Bufol
- Names: IUPAC name 5α:(3R,5R,7R,8R,9S,10S,12S,13R,14S,17R)-17-[(2R)-6,7-dihydroxy-6-methylheptan-2-yl]-10,13-dimethyl-2,3,4,5,6,7,8,9,11,12,14,15,16,17-tetradecahydro-1H-cyclopenta[a]phenanthrene-3,7,12-triol 5β:(3R,5S,7R,8R,9S,10S,12S,13R,14S,17R)-17-[(2R)-6,7-dihydroxy-6-methylheptan-2-yl]-10,13-dimethyl-2,3,4,5,6,7,8,9,11,12,14,15,16,17-tetradecahydro-1H-cyclopenta[a]phenanthrene-3,7,12-triol

Identifiers
- 3D model (JSmol): Interactive image;
- ChEBI: CHEBI:182127;

Identifiers
- CAS Number: 6127-75-9;
- 3D model (JSmol): Interactive image;
- ChEBI: CHEBI:194331;

Properties
- Chemical formula: C_{27}H_{48}O_{5}
- Molar mass: 452.676 g·mol^{−1}

= Bufol =

Steroid found in toads and frogs

Bufol is a steroid and/or 'bile alcohol' found in toads and frogs, which is secreted from the gallbladder of certain species of toads, frogs and other animals. In a broad biological sense, bufol can be classified as a lipid, as it is a polyatomic bile alcohol with a steroidal structure.

_ _ _ _ _ _ _

**Your objective**
Can you turn the paragraph in the bufol entry that begins "Bufol is a steroid" into a short list of its main facts?

**Stored items**
_ _ _ _ _ _ _

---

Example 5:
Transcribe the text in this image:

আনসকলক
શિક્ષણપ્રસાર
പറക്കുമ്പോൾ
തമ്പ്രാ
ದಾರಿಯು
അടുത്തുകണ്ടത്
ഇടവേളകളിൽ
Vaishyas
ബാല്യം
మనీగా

_ _ _ _ _ _ _

**Solution for this task**
- Bufol is a steroid and/or "bile alcohol."
- It is found in toads and frogs.
- It is secreted from the gallbladder of certain species of toads, frogs and other animals.
- In a broad biological sense, it can be classed as a lipid, since it is a polyatomic bile alcohol with a steroidal structure.